Blanchett was in Toronto for the North American premiere of her latest film, Veronica Guerin, the true-life story of the Irish journalist-cum-anti-drug crusader. This one of three films Blanchett will have in cinemas, including Ron Howard’s The Missing and Martin Scorsese’s The Aviator. It seems that this wife and mother is very busy these days. “I suppose so. I mean, last year I did a few things, and then had the rest of the year off. I think I re-charged my batteries, and so this year is quite busy,” says Blanchett, in a Toronto hotel room.
Being selective, she decided to embark on the story of crusading Irish journalist Guerin, because the actress found Guerin “so enigmatic and incredibly passionate,” she explains. In addition, Blanchett recalls being “fascinated by the whole socio-political environment she was working in. Most of the films I had seen about Ireland were about the clergy and the IRA. To learn about the rampant drug problem in the 80’s and 90’s, because the government was so concerned about the IRA and the subversives, paramilitaries, the drug barons were left to rampage about unchecked. I was fascinated by the circumstances.”
One would imagine that playing such an impassioned journalist might make her more respectful of journalists. Blanchett laughs at the notion before responding. “It’s a weird feeling, having been door stepped before and now being on the other side of that,” she explains, smilingly. “It wasn’t that I found a newfound respect. It’s one thing if you just had a baby and they’re trying to come to your house to get a picture and you think, come on, how important is that to the world? Compared to Veronica, other journalists who were writing about the same thing said that everyone knew what was going on. You just needed to get these people on the record. She was actually trying to achieve something and I think that’s a bit more important,” says an emphatic Blanchett.
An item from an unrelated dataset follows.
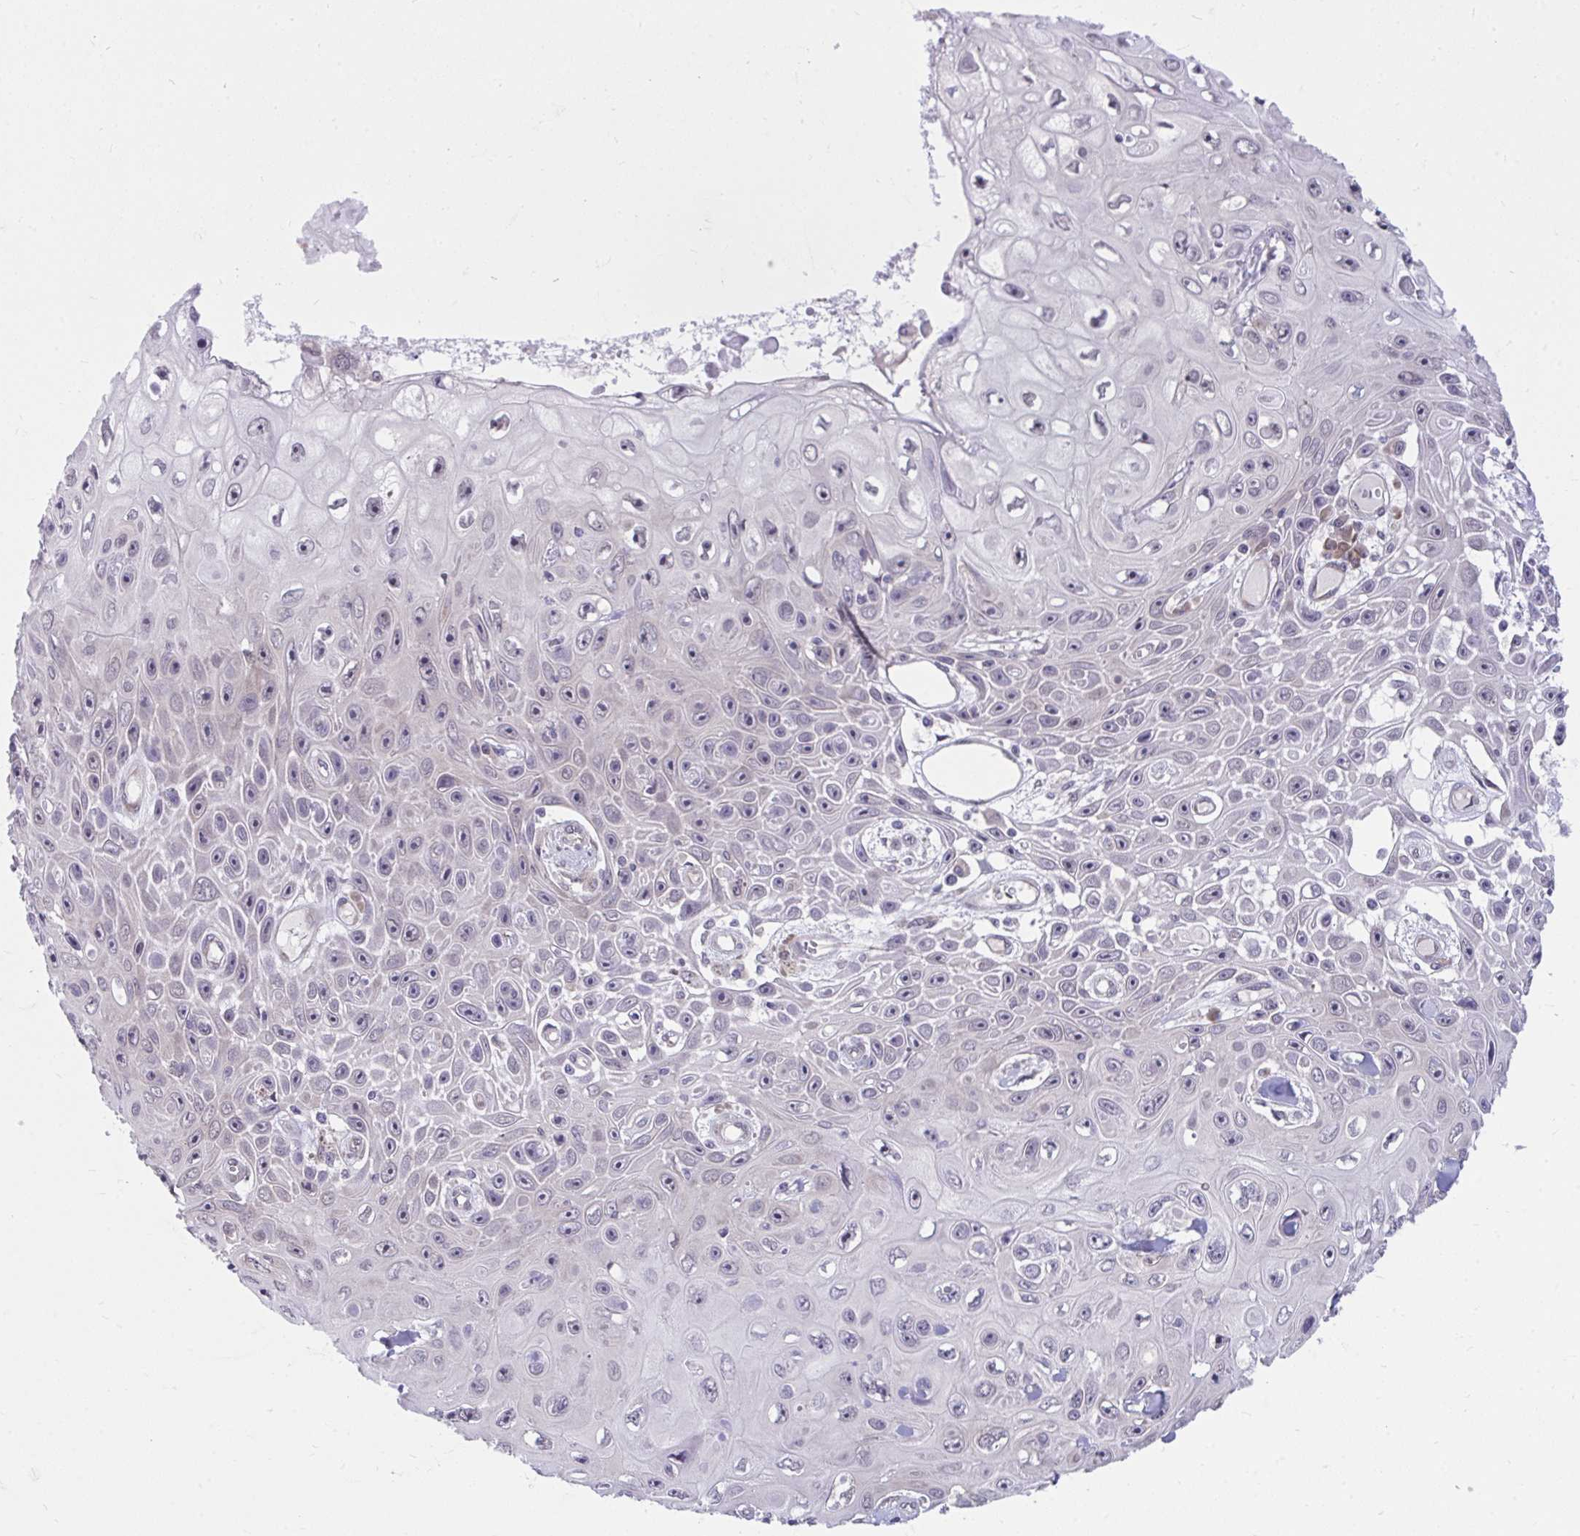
{"staining": {"intensity": "negative", "quantity": "none", "location": "none"}, "tissue": "skin cancer", "cell_type": "Tumor cells", "image_type": "cancer", "snomed": [{"axis": "morphology", "description": "Squamous cell carcinoma, NOS"}, {"axis": "topography", "description": "Skin"}], "caption": "IHC photomicrograph of neoplastic tissue: squamous cell carcinoma (skin) stained with DAB (3,3'-diaminobenzidine) exhibits no significant protein expression in tumor cells.", "gene": "SELENON", "patient": {"sex": "male", "age": 82}}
Blanchett says that she can relate to Veronica’s sense of passion but not necessarily her ruthless need to succeed. “I starve for new experiences, and that aspect of her I respond to.” Blanchett calls London home these days, rather than Sydney or Los Angeles “for no other reason than because it worked out that way,” and as hard working as she is, Blanchett’s family comes first, now that she is both wife and mother. “I think that when children are very young they just need to feel secure in their immediate environment. They are much more portable than when they start going to school and connecting to peer groups. You have a window and it depends on the personality of the child. I am not frightened of change. I was never frightened of parenthood. Everyone kept saying how things would change, like this giant weight would descend, but I’m sort of one that welcomes a challenge. I found it sort of expansive.”
Perhaps there remains in Blanchett an innate desire to be less nomadic as she discovers the joys of motherhood, which explains why she will spend 6 months in her native Sydney next year in a new production of Ibsen’s A Doll’s House, for the Sydney Theatre Company. “My husband [Andrew Upton] is adapting this new production which I’m excited about”, though she has no idea what that new adaptation will consist of. “He won’t tell me”, she says laughingly.
Meanwhile, her film career goes from strength to strength, beginning with The Missing, a dark western thriller, in which she plays a mother whose daughter is kidnapped. Tommy Lee Jones also stars as her estranged father. “I saw it the other day and it’s one of the scariest films I’ve seen. It’s pretty unusual for a Ron Howard film.” Blanchett is currently co-starring as Katherine Hepburn in The Aviator, and insists that audiences “Won’t get some half-baked caricatured performance. That was something Marty was clear about. He’s trying to capture the spirit of the time. You’ve got to adjust your performance to the tone of the film, which is about Howard Hughes. It was a very private affair. Being an actor myself, who you are to the public onscreen bears very little resemblance to you private life. Who was the private Katherine Hepburn? That is the enigma.” Perhaps that sums up the enigmatic Ms Blanchett!”